MINNEAPOLIS — Consumers are ordering for more products online and General Mills is well equipped to meet demand, said Jeffrey L. Harmening, chief executive officer of the Minneapolis-based company.

“If we look at e-commerce broadly across the company, it’s roughly 9% of our sales as we exit the fourth quarter, with a significant increase,” Harmening said during a July 1 conference call with analysts following the release of the company’s fiscal 2020 financial results.

Harmening said General Mills over-indexes online versus bricks-and-mortar, a trend that carries across all the company’s geographies and most of its categories. He cited two reasons for the trend.

“One is that we’ve been investing in e-commerce for a number of years, and the second is that we have really good brands, and we have a lot of the biggest brands,” he said. “And when you’re shopping online, those are the brands that tend to do well.”

As a result, he said General Mills has seen “an outsized growth” in e-commerce during the coronavirus pandemic, with growth particularly acute in the United States.

Elaborating on e-commerce expansion in the United States, Jonathan J. Nudi, president of North America Retail, said General Mills’ experienced a 250% increase in its e-commerce business in the fourth quarter.

“Importantly, now almost 50% of all US households have purchased food and beverage products (online) over the last year,” he said. “So again, that’s a significant step-up of about 7 (percentage) points versus the prior year from a penetration standpoint.”

Nudi said additional e-commerce growth has been limited by retailers’ capacity to deliver to consumers’ homes and the number of slots available for click-and-collect.
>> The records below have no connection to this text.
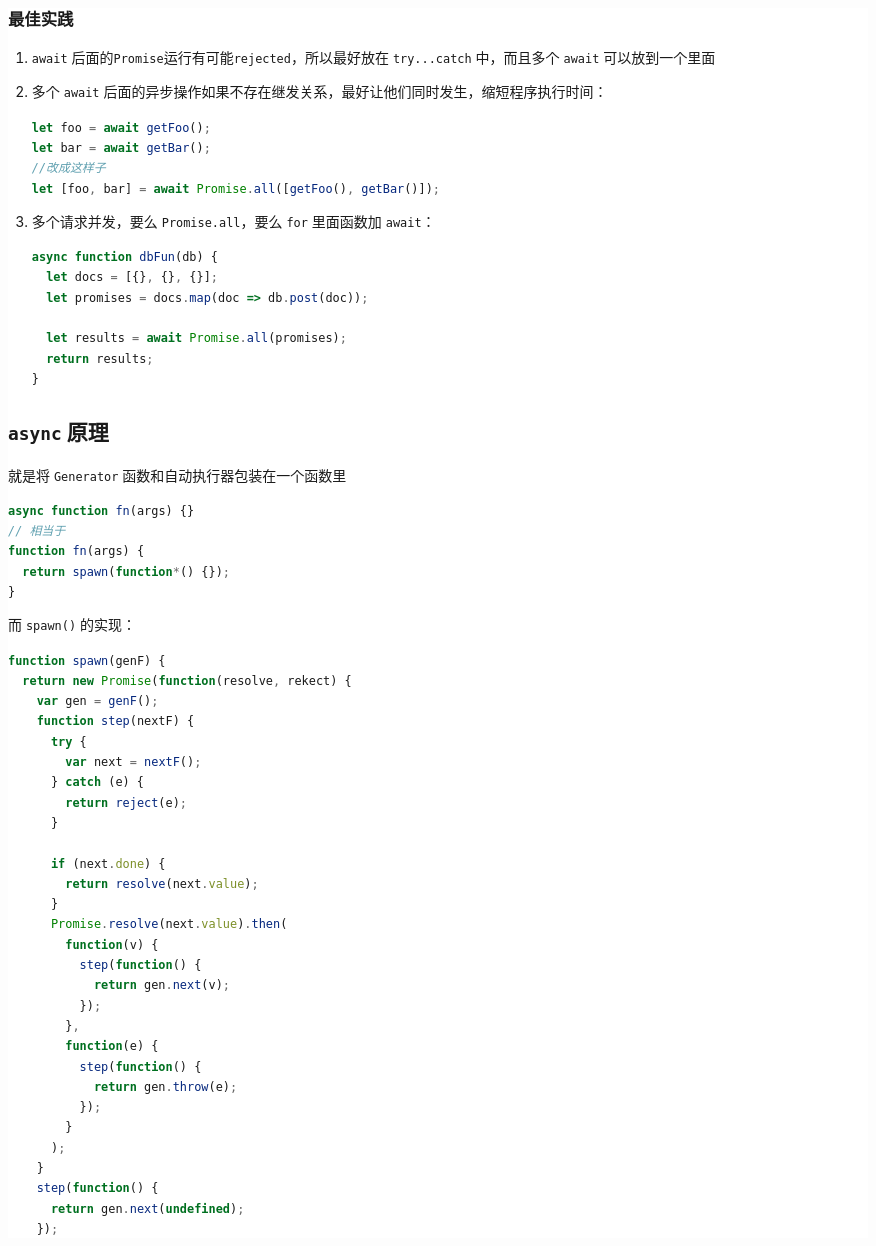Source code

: ### 最佳实践

1. `await` 后面的`Promise`运行有可能`rejected`，所以最好放在 `try...catch` 中，而且多个 `await` 可以放到一个里面
2. 多个 `await` 后面的异步操作如果不存在继发关系，最好让他们同时发生，缩短程序执行时间：
   ```javascript
   let foo = await getFoo();
   let bar = await getBar();
   //改成这样子
   let [foo, bar] = await Promise.all([getFoo(), getBar()]);
   ```
3. 多个请求并发，要么 `Promise.all`，要么 `for` 里面函数加 `await`：

   ```javascript
   async function dbFun(db) {
     let docs = [{}, {}, {}];
     let promises = docs.map(doc => db.post(doc));

     let results = await Promise.all(promises);
     return results;
   }
   ```

## `async` 原理

就是将 `Generator` 函数和自动执行器包装在一个函数里

```javascript
async function fn(args) {}
// 相当于
function fn(args) {
  return spawn(function*() {});
}
```

而 `spawn()` 的实现：

```javascript
function spawn(genF) {
  return new Promise(function(resolve, rekect) {
    var gen = genF();
    function step(nextF) {
      try {
        var next = nextF();
      } catch (e) {
        return reject(e);
      }

      if (next.done) {
        return resolve(next.value);
      }
      Promise.resolve(next.value).then(
        function(v) {
          step(function() {
            return gen.next(v);
          });
        },
        function(e) {
          step(function() {
            return gen.throw(e);
          });
        }
      );
    }
    step(function() {
      return gen.next(undefined);
    });
```

  [lastWord]: "world"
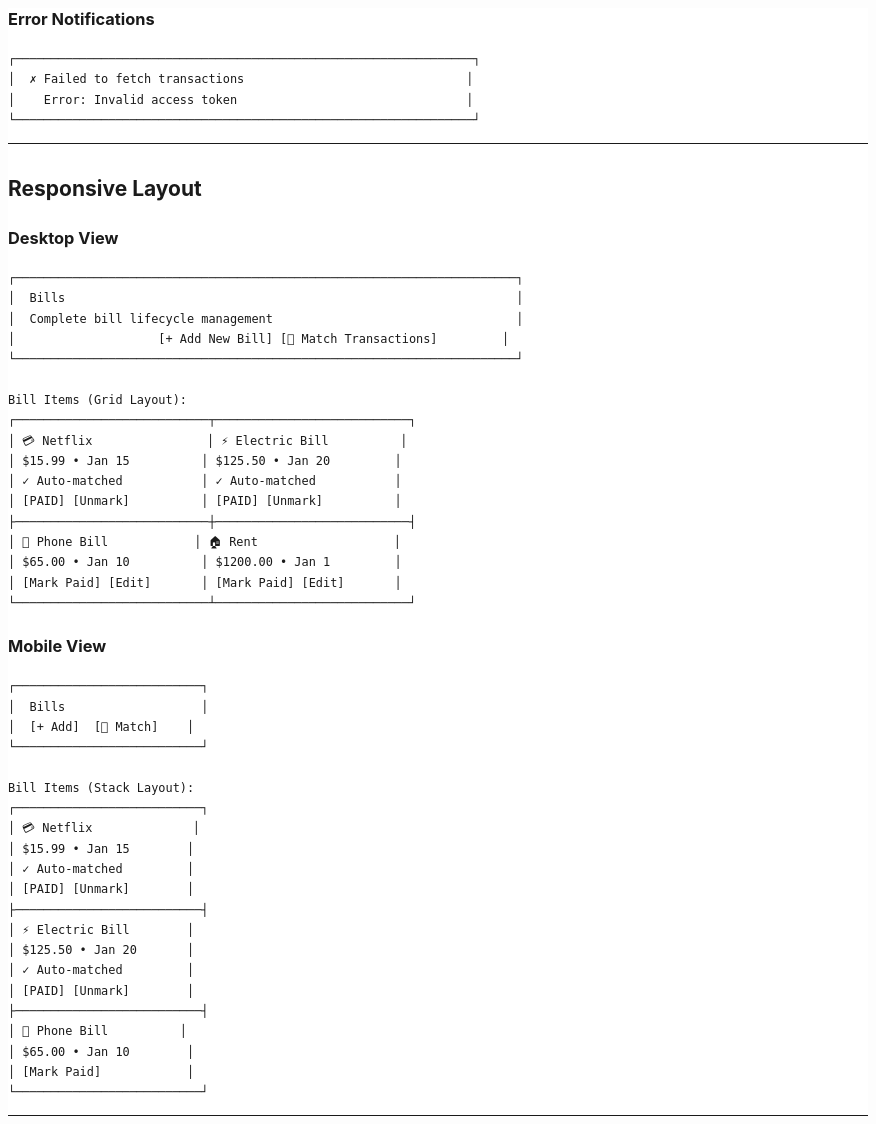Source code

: ### Error Notifications
```
┌────────────────────────────────────────────────────────────────┐
│  ✗ Failed to fetch transactions                               │
│    Error: Invalid access token                                │
└────────────────────────────────────────────────────────────────┘
```

---

## Responsive Layout

### Desktop View
```
┌──────────────────────────────────────────────────────────────────────┐
│  Bills                                                               │
│  Complete bill lifecycle management                                  │
│                    [+ Add New Bill] [🔄 Match Transactions]         │
└──────────────────────────────────────────────────────────────────────┘

Bill Items (Grid Layout):
┌───────────────────────────┬───────────────────────────┐
│ 💳 Netflix                │ ⚡ Electric Bill          │
│ $15.99 • Jan 15          │ $125.50 • Jan 20         │
│ ✓ Auto-matched           │ ✓ Auto-matched           │
│ [PAID] [Unmark]          │ [PAID] [Unmark]          │
├───────────────────────────┼───────────────────────────┤
│ 📱 Phone Bill            │ 🏠 Rent                   │
│ $65.00 • Jan 10          │ $1200.00 • Jan 1         │
│ [Mark Paid] [Edit]       │ [Mark Paid] [Edit]       │
└───────────────────────────┴───────────────────────────┘
```

### Mobile View
```
┌──────────────────────────┐
│  Bills                   │
│  [+ Add]  [🔄 Match]    │
└──────────────────────────┘

Bill Items (Stack Layout):
┌──────────────────────────┐
│ 💳 Netflix              │
│ $15.99 • Jan 15        │
│ ✓ Auto-matched         │
│ [PAID] [Unmark]        │
├──────────────────────────┤
│ ⚡ Electric Bill        │
│ $125.50 • Jan 20       │
│ ✓ Auto-matched         │
│ [PAID] [Unmark]        │
├──────────────────────────┤
│ 📱 Phone Bill          │
│ $65.00 • Jan 10        │
│ [Mark Paid]            │
└──────────────────────────┘
```

---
“So we’re working with our retail partners to make sure that we optimize our e-commerce business with them, increasingly really connecting into their data and making sure that we take an omnichannel approach to making sure whether the consumer wants to shop in the store or shop online, they’re seeing consistent campaigns, and then really working from a supply chain standpoint as well to make sure that we can deliver products to our consumers — to our customers who will ultimately get it to our consumers,” Nudi said.